I’ll happily pay a little more, buy the ticket online, and avoid the smokers altogether.
The destination may be okay.
The admission price is simply too high.
On this one, as the fragrance was settling, Bruno wandered over and quietly began licking my arm from floor level.
Not the full tactical response reserved for suspicious resin merchants.
More of a gentle,
“Mother . . . I think you’ve gotten something unpleasant on yourself” decontamination.
Now, hours later, the fragrance is still present in a cherry/tonka bean sort of way.
The cigarette has mellowed into yesterday’s ashtray. With some violet petals in it.
The Band-Aid has faded almost entirely.
What’s left isn’t unpleasant.
It’s simply . . .
. . . . not enough to make me glad I stayed for the ending.

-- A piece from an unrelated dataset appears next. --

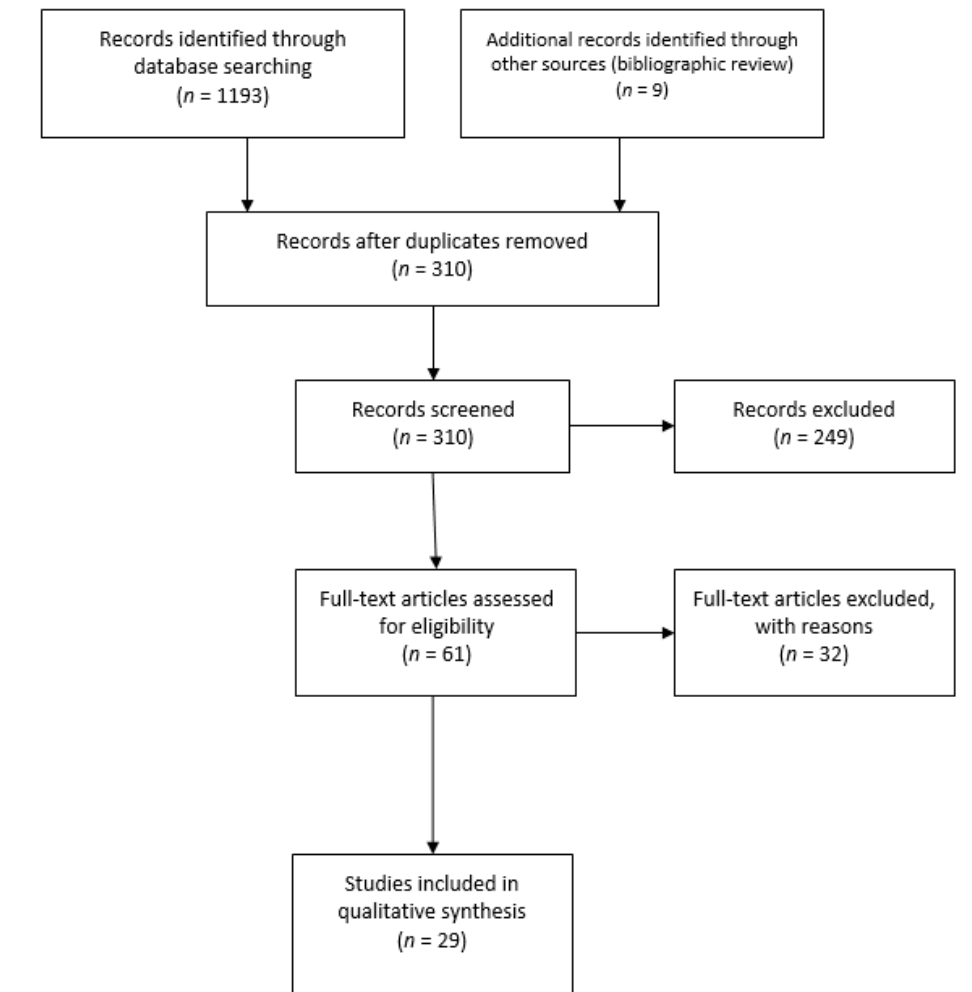
Figure 1. PRISMA flowchart of article identification and exclusion. Table 1. Study design and outcomes reported.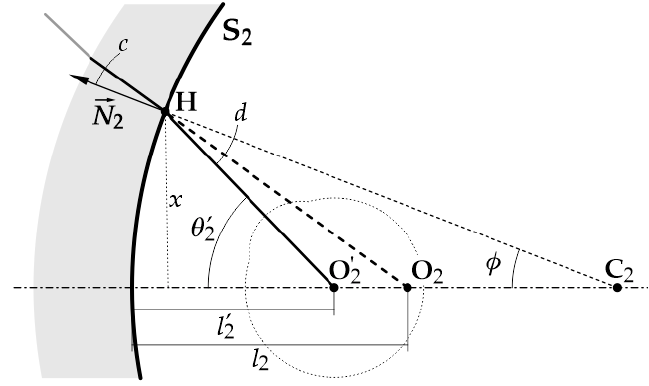
Figure 3. Parameters describing the refraction at the back surface of the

Sometimes a fragrance earns its drydown.
This one merely reached it . . . due to inertia.
Along the way, I’ve come to realize that the dogs aren’t merely reacting differently.
They were evaluating something different.
Bruno asks,
“Who is this?”
Clementine asks,
“Would I like to spend the afternoon here?”
As it turns out, neither reviewer has ever once asked about the note pyramid.
Neither question appears anywhere in Fragrantica.
(Perhaps it should.)
Field Notes
Cherry Punk Extrait (Room 1015, Jérôme Epinette, 2023)
Fragrantica Entry: A Leather fragrance for women and men. Top notes are Cherry, Saffron and Sichuan Pepper; middle notes are Violet, Mimosa and Jasmine; base notes are Black Leather, Tonka Bean and Patchouli.
Observed Progression: Leather accords (vinyl, adhesive, phenolic, Band-Aid-like) plus saffron (medicinal iodine, adhesive bandage). Faint appearance of cherry late in dry down; cherry/tonka and a tiny whiff of violet later. Someone is smoking next to me & I wish they wouldn’t, as I wait an hour to get into the venue, which winds up being fairly pleasant . . . but that WAIT . . .
Place: The Alley Behind the Punk Venue.
Independent Peer Review
L’Eau des Immortels
Reviewer: Bruno
🚨 “WHO HAS BEEN IN THIS HOUSE?”
Immediate security response.
Full property sweep.
Emergency arm decontamination.
Recommendation: Continue surveillance.
Imperial Peacock
Reviewer: Clementine
“I think we would both be more comfortable if I were just a little closer.”
(pause)
“This is nice.”
(pause)
“There. Perfect.”
(pause)
“A little nicer now.”
Gradual cuddle migration.
Complete marination.
Incremental comfort optimization.
Then . . . physics.
Researcher deploys foot as stabilizing kickstand.
Recommendation: Suitable for extended lounging.
Cherry Punk Extrait
Reviewer: Bruno
“Mother . . . I think we should wash this off.”
Cherry eventually appears with Tonka and Violet.
Much too late to alter the verdict.
Recommendation: Remediation advised.
In my testing environment, we don’t have Fragrantica’s table of reader comments.
It turns out my fragrance reviews are also subject to independent peer review . . .
. . .
The peer reviewers just happen to have four legs. And tails.